In the first 30 days after its launch, Uniswap V3 handled more than $17 billion in trading volume from over 288,130 user wallets.
The volume peaked on May 19, as $1.4 billion in volume was handled, while on May 8, it registered the most new user wallets, with 35,100 active user wallets. Since then, user activity has slightly dropped and stabilized around 12,000 wallets per day.
While this is impressive, it is still far behind its predecessor, Uniswap V2. This earlier version still attracts approximately 50,000 wallets per day.
Making liquidity position more efficient
Uniswap V3 is the third version of Uniswap’s Ethereum-based token swap platform, which launched on May 5. Uniswap V3 gives liquidity providers (LPs) the tools to customize the price ranges of their assets, instead of distributing them evenly. Therefore, each LP can create its own price curve. This has the effect of generating concentrated liquidity, rendering LP positions non-fungible.

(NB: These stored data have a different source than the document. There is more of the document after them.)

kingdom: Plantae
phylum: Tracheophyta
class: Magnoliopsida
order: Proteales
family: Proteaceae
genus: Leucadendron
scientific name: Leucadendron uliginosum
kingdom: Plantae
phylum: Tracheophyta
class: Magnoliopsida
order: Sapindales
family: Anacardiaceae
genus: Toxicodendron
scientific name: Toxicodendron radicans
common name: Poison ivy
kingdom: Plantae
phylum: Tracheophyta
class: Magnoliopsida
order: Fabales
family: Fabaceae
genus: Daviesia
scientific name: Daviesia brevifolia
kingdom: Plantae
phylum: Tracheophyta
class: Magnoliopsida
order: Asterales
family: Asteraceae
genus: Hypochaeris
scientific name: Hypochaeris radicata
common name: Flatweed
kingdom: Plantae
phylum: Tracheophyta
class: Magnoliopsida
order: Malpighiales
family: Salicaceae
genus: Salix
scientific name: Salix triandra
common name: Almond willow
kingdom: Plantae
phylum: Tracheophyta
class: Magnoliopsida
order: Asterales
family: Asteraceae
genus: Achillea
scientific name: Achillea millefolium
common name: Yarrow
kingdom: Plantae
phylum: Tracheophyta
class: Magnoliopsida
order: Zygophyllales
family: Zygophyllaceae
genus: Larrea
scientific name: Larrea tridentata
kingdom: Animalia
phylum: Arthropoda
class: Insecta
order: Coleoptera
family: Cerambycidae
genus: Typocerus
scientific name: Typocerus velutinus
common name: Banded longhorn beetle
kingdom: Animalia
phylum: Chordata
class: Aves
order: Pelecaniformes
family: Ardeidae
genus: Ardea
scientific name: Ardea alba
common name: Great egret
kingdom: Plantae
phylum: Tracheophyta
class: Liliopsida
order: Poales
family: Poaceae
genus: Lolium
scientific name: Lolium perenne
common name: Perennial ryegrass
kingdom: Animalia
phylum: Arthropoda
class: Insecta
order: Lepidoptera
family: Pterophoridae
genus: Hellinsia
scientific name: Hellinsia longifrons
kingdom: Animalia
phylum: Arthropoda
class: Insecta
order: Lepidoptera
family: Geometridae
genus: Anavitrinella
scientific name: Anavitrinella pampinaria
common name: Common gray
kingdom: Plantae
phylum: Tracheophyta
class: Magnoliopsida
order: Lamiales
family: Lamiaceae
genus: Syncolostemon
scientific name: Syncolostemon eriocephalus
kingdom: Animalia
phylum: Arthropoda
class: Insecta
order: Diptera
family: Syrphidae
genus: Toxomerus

Moreover, departing from V2, Uniswap V3 has made it possible that 100% of user asset deposit will be employed for yield farming. Uniswap claims that this would make a liquidity position more efficient, 4,000 times more efficient to be precise.
Recent developments in the DeFi sector
As previously reported, of one million unique active wallets in the blockchain industry, Binance Smart Chain (BSC) and Worldwide Asset eXchange (WAX) account for 80% of it. However, BSC total value locked reportedly decreased by 50%, in May.
Meanwhile, 80% of the total value locked (TVL) goes to Ethereum’s decentralized finance (DeFi) ecosystem. Once again, BSC leads the blockchain industry by a fair margin, with unique active wallets eclipsing 417,000.
It’s also worth noting that Polygon continues to stand out from the crowd, with numbers that reach higher than their peers. While the crypto industry crashed around them, Polygon enjoyed a bull run, thanks partially to its popularity in India and is now one of the world’s top-15 crypto tokens.